The most debilitating ‘success blocking’ mental state is the fear of failure.
I love playing tennis, it is my sport, I love the sound of the racket hitting the ball, the feel of the ball on the racket, the precision needed to place the ball where I want, the concentration needed to live in the moment, the fast motion of the legs, the slow motion of the toss of the ball when I serve.
I love being in the zone, my higher self having fun; the rest, the world, people, places and things are in existent. There, on the court it is only me, a ball, a net and a point to be made. One point at the time.
I love tennis, because it is me playing against myself, against my limits, against my fears, it is me who cries yes to life, who experiences the joy of success.
I was 14 when my father died, he died of a heart attack while I was at a tennis camp learning to become unbeatable.
From that moment tennis became my enemy, it became my grief, my loss, it became my fear, my failure.
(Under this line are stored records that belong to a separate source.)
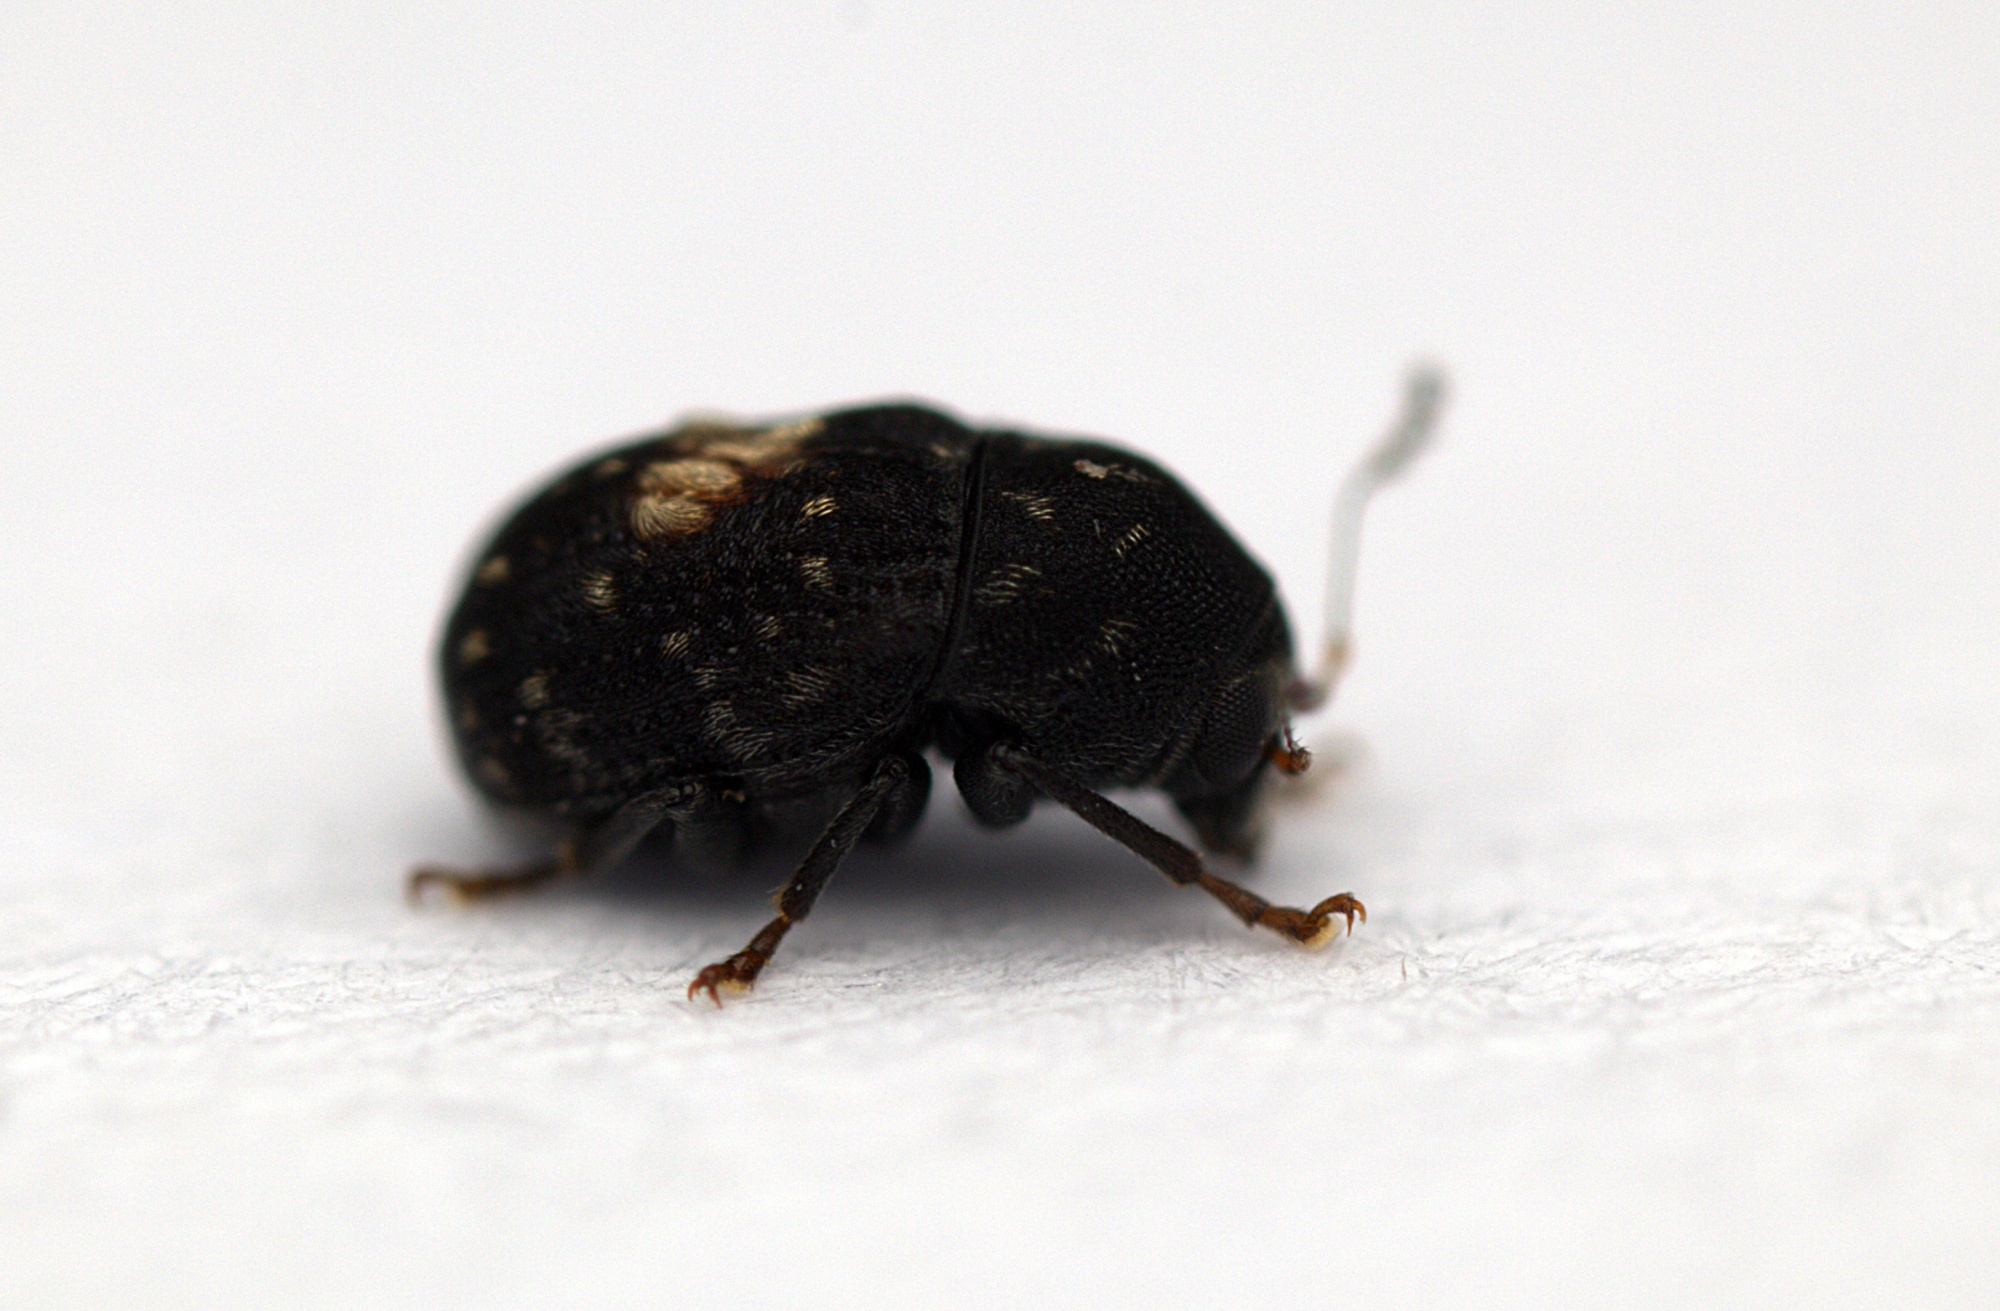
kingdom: Animalia
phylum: Arthropoda
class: Insecta
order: Coleoptera
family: Anthribidae
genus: Notochoragus
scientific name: Notochoragus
It became my demon.
From that moment I could not play anymore, I was defeated, I was like a ghost, praying to survive, I was just a child asking for protection, asking for a miracle.
Playing tennis became so painful that I had to stop.
Being a winner became so impossible that I broke my left knee so badly that I could never play again for over 20 years.
3 years ago, when I decided that I had enough, that I wanted to play again, that I wanted to feel the grief I never felt, I jogged for 3 weeks every day; I knew the bones in my knee without cartilage would touch one another and they would hurt, hurt so much that I would need a knee replacement.
I had it done, I was the first in the list that morning. The consultant who operated me, Dr Barret, smiled at me before going into the operation chamber. I smiled back and 6 months later I was at a tennis court.
The court was full of demons, as soon as I tried to win I would lose because I was paralysed by fear, fear of success, fear of failure.
I realised that between the two fears, the fear of failure came first. It comes out of insecurity, it comes when we believe that if we fail we fail entirely, that all the value we have as human beings disappears, only because we have lost a point, or a game, or a set, or a match.
The fear of failure is so powerful that it makes us stop doing what we love because the pain of failing becomes unbearable.
I had to learn to lose. Not only a tennis game, but my father again, to lose his love, to lose against God and faith. I had to learn to accept the unacceptable.
It was the most painful learning I have ever experienced, it was a humbling experience that lasted a very long time. Every time I lost a game I had the courage to go back and try again. I built my humbleness.
It is the humbleness that makes me a winner, it is the courage to feel defeated and say to myself: “I have a value, not because I win or lose, but because I am a human being”.